Alors, qu’est-ce qui cloche, qu’est-ce qui limite la portée de ces raisonnements, en dehors de leur caractère technocratique ?
D’abord, ils ont le mérite de nous faire réfléchir à la nature même des dépenses du PIB. Si, à la fin du confinement, je remplace une visio-conférence à 10 participants par une réunion à Paris avec les même 10 participants venus pour la plupart de province, je crée du PIB supplémentaire. Avec quel intérêt vraiment ? Autre exemple : dans l’hypothèse d’une relance de la production automobile à la sortie du confinement, si j’encourage l’achat de voitures par une prime à l’achat, je privilégie les petites voitures produites à l’étranger. Alors que les utilitaires continuent à être fabriqués majoritairement en France. Ce qui nous rappelle le problème majeur que constitue la désindustrialisation de notre pays depuis 20 ans, et ça, ce n’est pas la faute du coronavirus.

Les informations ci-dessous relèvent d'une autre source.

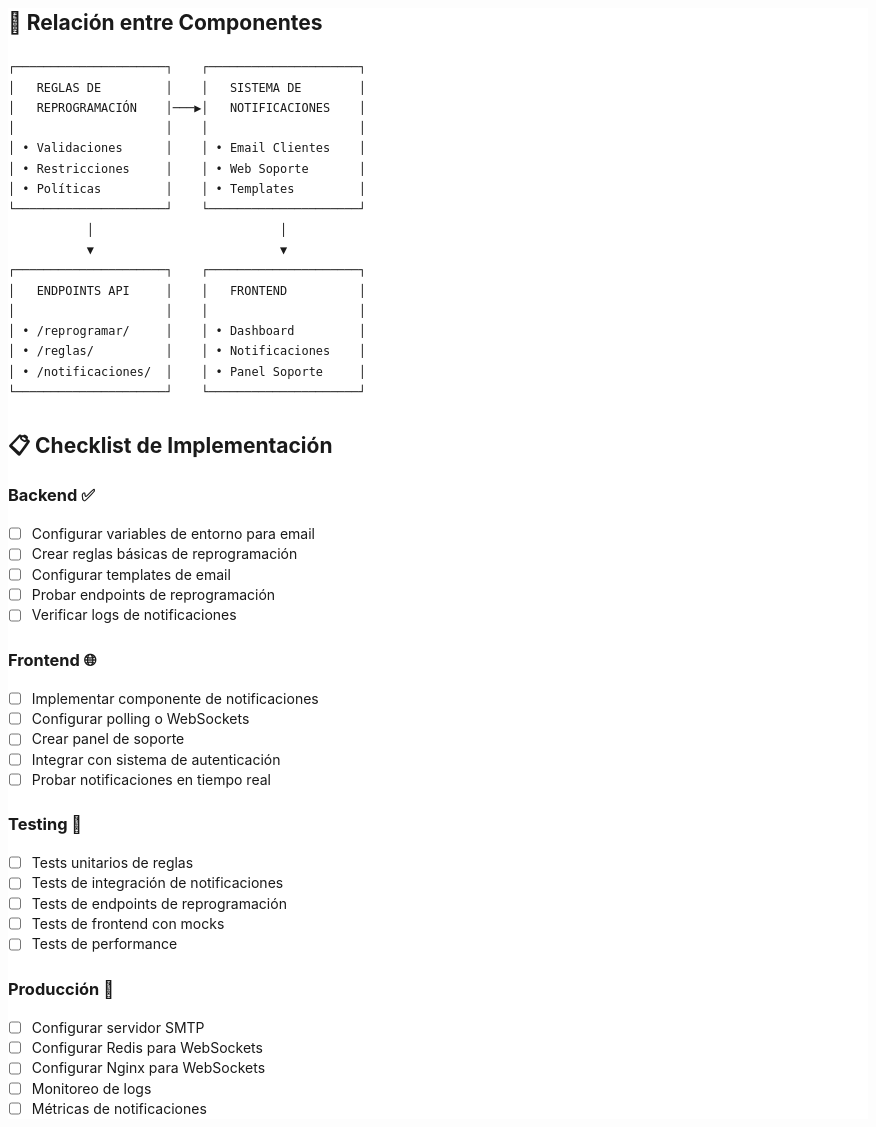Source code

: ## 🔗 Relación entre Componentes

```
┌─────────────────────┐    ┌─────────────────────┐
│   REGLAS DE         │    │   SISTEMA DE        │
│   REPROGRAMACIÓN    │───▶│   NOTIFICACIONES    │
│                     │    │                     │
│ • Validaciones      │    │ • Email Clientes    │
│ • Restricciones     │    │ • Web Soporte       │
│ • Políticas         │    │ • Templates         │
└─────────────────────┘    └─────────────────────┘
           │                          │
           ▼                          ▼
┌─────────────────────┐    ┌─────────────────────┐
│   ENDPOINTS API     │    │   FRONTEND          │
│                     │    │                     │
│ • /reprogramar/     │    │ • Dashboard         │
│ • /reglas/          │    │ • Notificaciones    │
│ • /notificaciones/  │    │ • Panel Soporte     │
└─────────────────────┘    └─────────────────────┘
```

## 📋 Checklist de Implementación

### Backend ✅
- [ ] Configurar variables de entorno para email
- [ ] Crear reglas básicas de reprogramación  
- [ ] Configurar templates de email
- [ ] Probar endpoints de reprogramación
- [ ] Verificar logs de notificaciones

### Frontend 🌐
- [ ] Implementar componente de notificaciones
- [ ] Configurar polling o WebSockets
- [ ] Crear panel de soporte
- [ ] Integrar con sistema de autenticación
- [ ] Probar notificaciones en tiempo real

### Testing 🧪
- [ ] Tests unitarios de reglas
- [ ] Tests de integración de notificaciones
- [ ] Tests de endpoints de reprogramación
- [ ] Tests de frontend con mocks
- [ ] Tests de performance

### Producción 🚀
- [ ] Configurar servidor SMTP
- [ ] Configurar Redis para WebSockets
- [ ] Configurar Nginx para WebSockets
- [ ] Monitoreo de logs
- [ ] Métricas de notificaciones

Ensuite, la situation est très différente suivant les secteurs de l’économie. On imagine bien que les quelques fabricants de masques subsistant en France se portent bien, de même que toutes les filières médicales, et que d’autres activités ne demandent qu’à redémarrer. Mais en ce qui concerne le tourisme, les loisirs, je pense au théâtre qui est complètement sinistré, les perspectives sont bien sombres. Il y a un vrai risque d’ « effet systémique », de disparition de pans entiers de ces activités.
Enfin, il y a beaucoup d’autres effets à plus long terme, plus difficiles à chiffrer mais aussi plus structurels, qui concernent aussi bien la santé que l’économie.
La santé d’abord. La maladie Covid 19, ce n’est pas seulement des morts, c’est des séquelles à vie pour des malades. Et donc des traumatismes qui peuvent toucher aussi les malades jeunes. C’est aussi des mesures de protection qui peuvent modifier durablement nos comportements en société, je pense à nouveau au voyage, aux sorties en groupe et aux loisirs. Quant au confinement, plus il durera, plus il engendrera des difficultés, voire des traumatismes et des dépressions chez ceux qui ont le subissent dans les plus mauvaises conditions.
L’économie aussi. L’effondrement de la production, l’arrêt des activités, c’est du chômage, pas encore chez nous (mais nous avons déjà 8 millions de travailleurs en chômage partiel), mais déjà aux Etats-Unis (au moins 10 millions de chômeurs en 15 jours) et dans beaucoup d’autres pays. Et, malheureusement, du désespoir, de la misère parfois, qui pourraient d’ailleurs aggraver les conséquences sanitaires de l’épidémie.
Pour conclure cette première partie, nous n’avons pas encore trouvé les arguments déterminants pour ou contre le confinement. Dans les épisodes suivants, je vous proposerai d’approfondir cette réflexion et de trouver les bonnes hypothèses. Pour ce faire, nous nous intéresserons, au-delà des simples chiffres et des raisonnements strictement sanitaires et économiques, aux bouleversements qui d’ores et déjà ébranlent les sociétés de par le monde.